Hypnobirthing, è davvero possibile partorire senza dolore con l'ipnosi?

Come fare per superare la paura del dolore durante il parto? Scopriamo cos’è l’hypnobirthing e come questa pratica può aiutare le future mamme (e papà) a godersi in modo consapevole e sereno questo importante momento della vita.

Per molte donne il parto spesso viene vissuto con ansia, paura e più dolorosamente di quanto avverrebbe imparando a gestire queste emozioni in modo consapevole, per esempio con l’hypnobirthing.

Una tecnica del tutto naturale che consente alla donna di preparare il corpo e la mente al parto, alleviandone i dolori, senza utilizzare nessun tipo di anestetico e farmaco. Scopo dell’hypnobirthing, infatti, è quello di ridurre lo stress, la paura e di conseguenza la sensazione di dolore prima e durante il parto.

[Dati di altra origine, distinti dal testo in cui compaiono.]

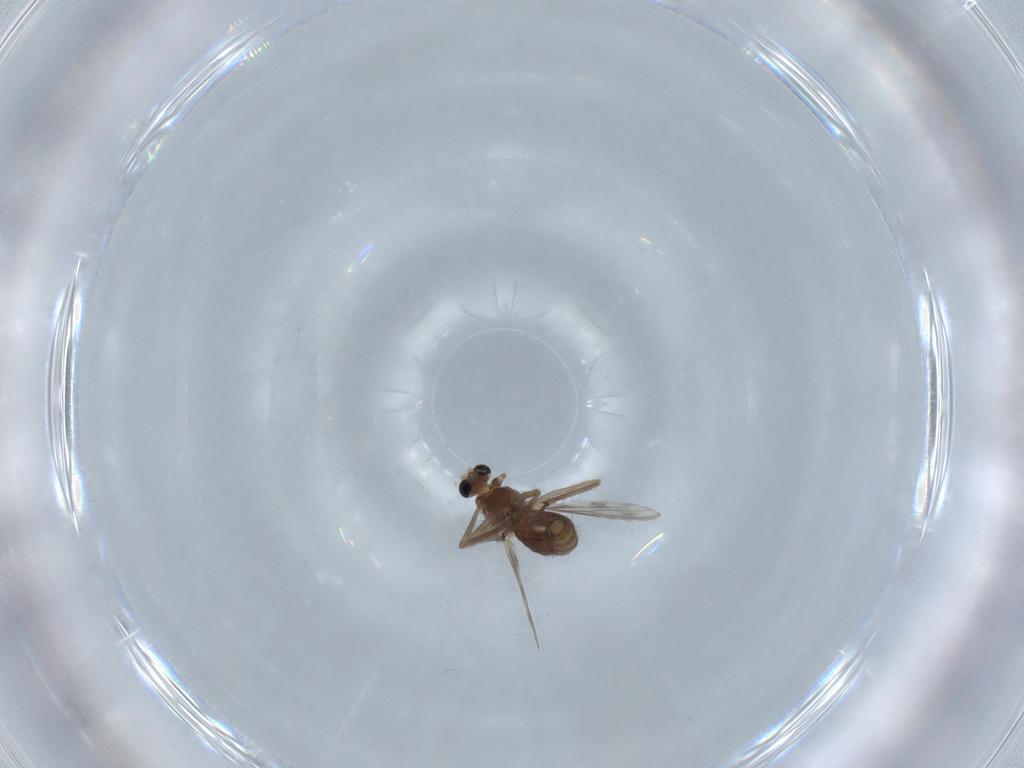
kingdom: Animalia
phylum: Arthropoda
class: Insecta
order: Diptera
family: Chironomidae
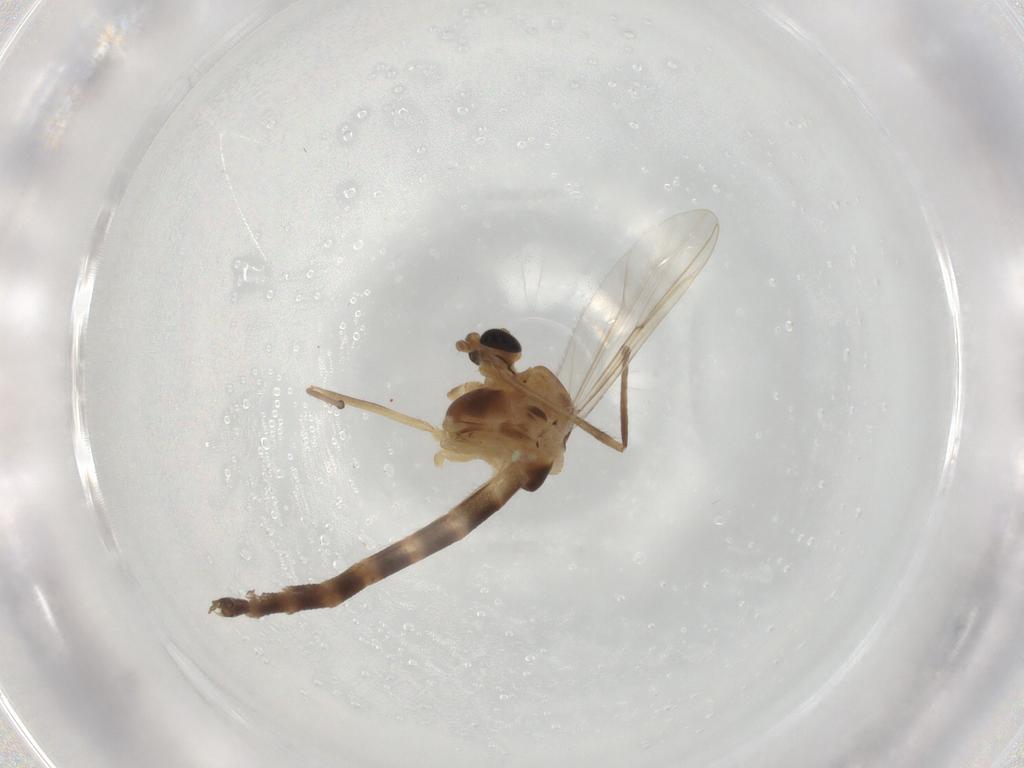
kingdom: Animalia
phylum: Arthropoda
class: Insecta
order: Diptera
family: Chironomidae
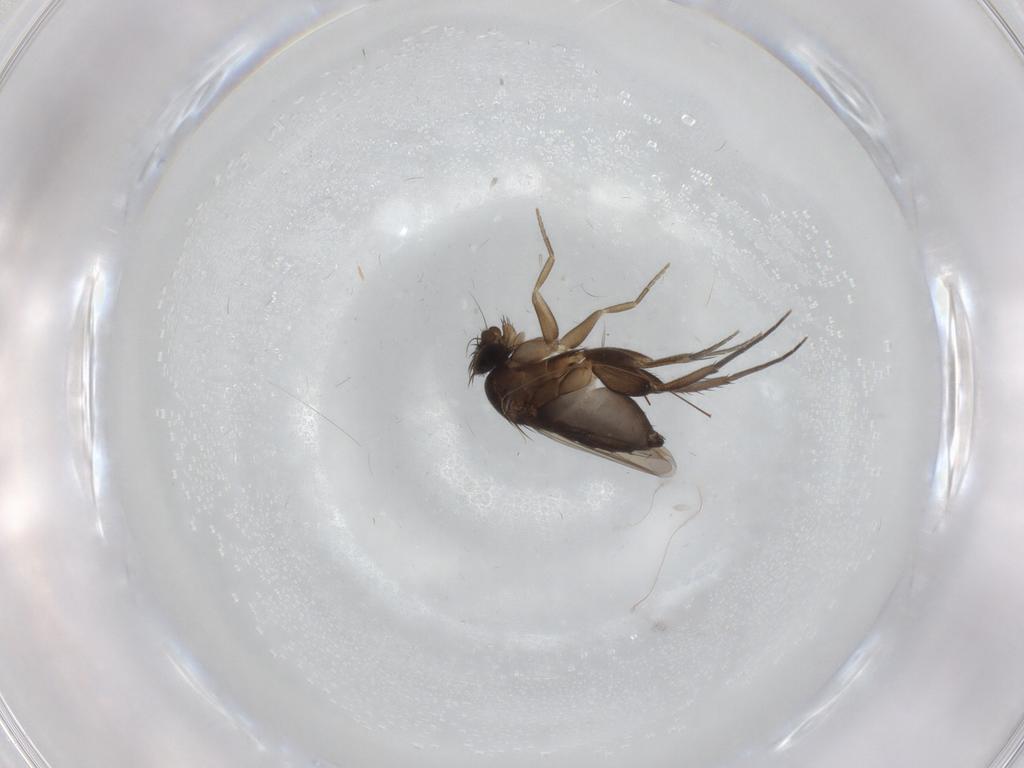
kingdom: Animalia
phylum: Arthropoda
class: Insecta
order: Diptera
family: Phoridae
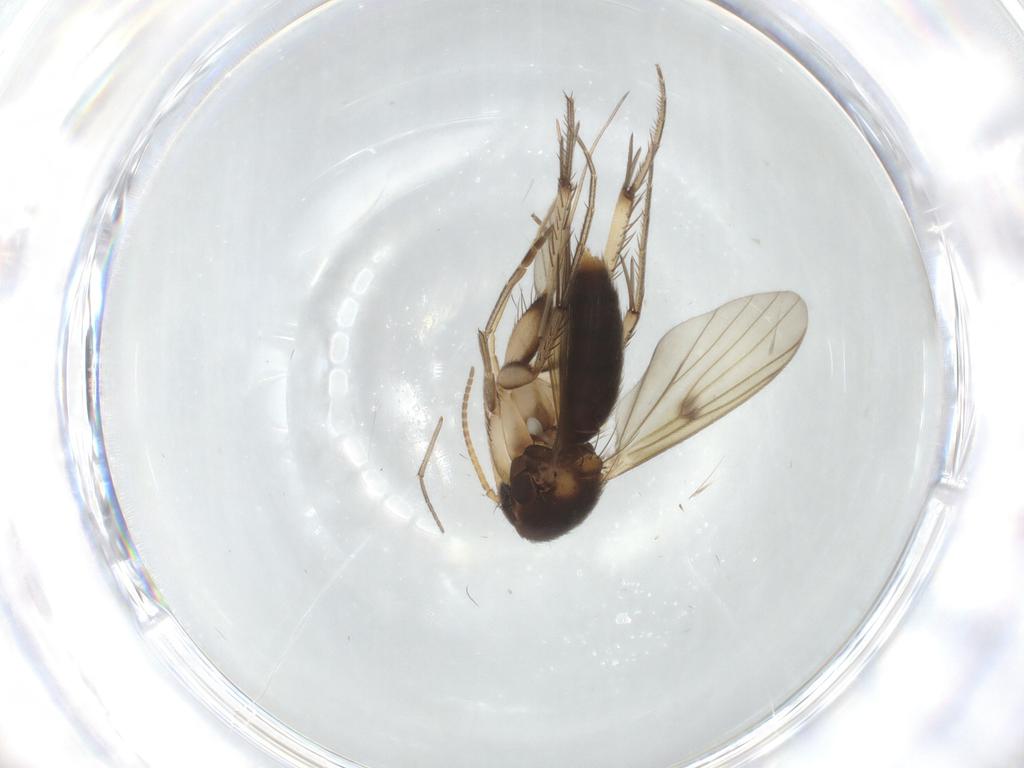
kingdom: Animalia
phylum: Arthropoda
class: Insecta
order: Diptera
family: Mycetophilidae
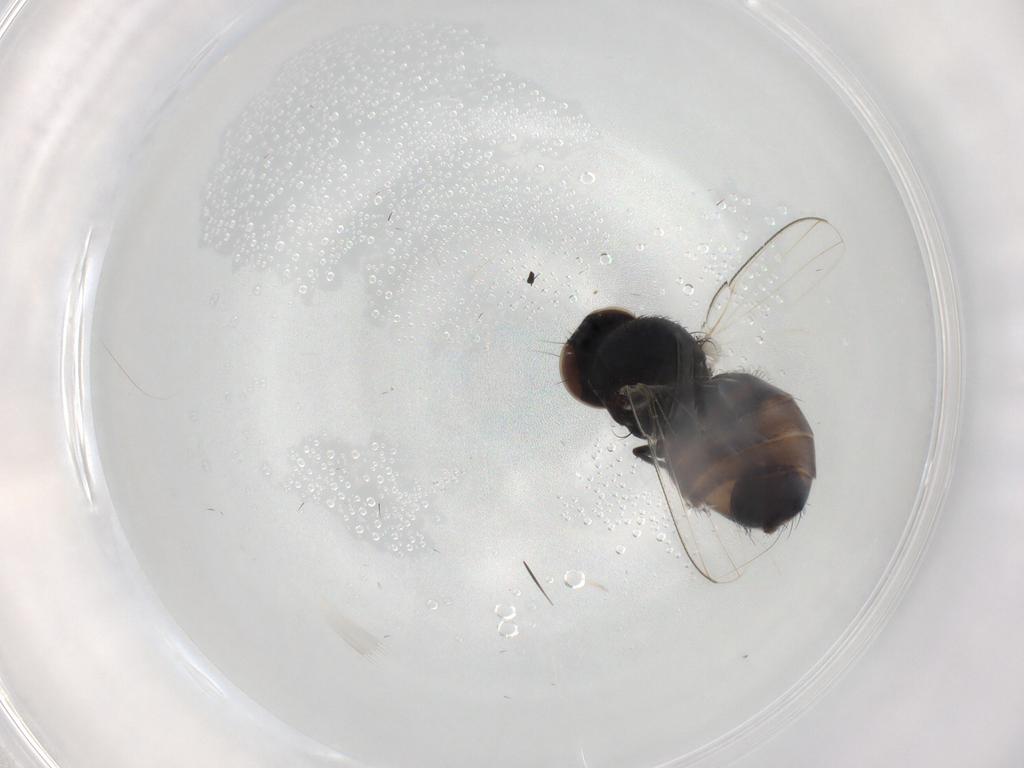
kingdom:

Questo avviene attraverso l’insegnamento di specifiche tecniche di rilassamento sia fisico che mentale, meditazione e respirazione, unite a musiche, mantra, pensieri positivi e visualizzazioni mirate a generare sollievo e tranquillità.

Una pratica che, soprattutto negli ultimi anni e grazie a testimonial come Kate Middleton o Gisele Bündchen, è stata scelta da sempre più donne, prendendo piede a livello globale. Ma da dove arriva questa particolare tecnica?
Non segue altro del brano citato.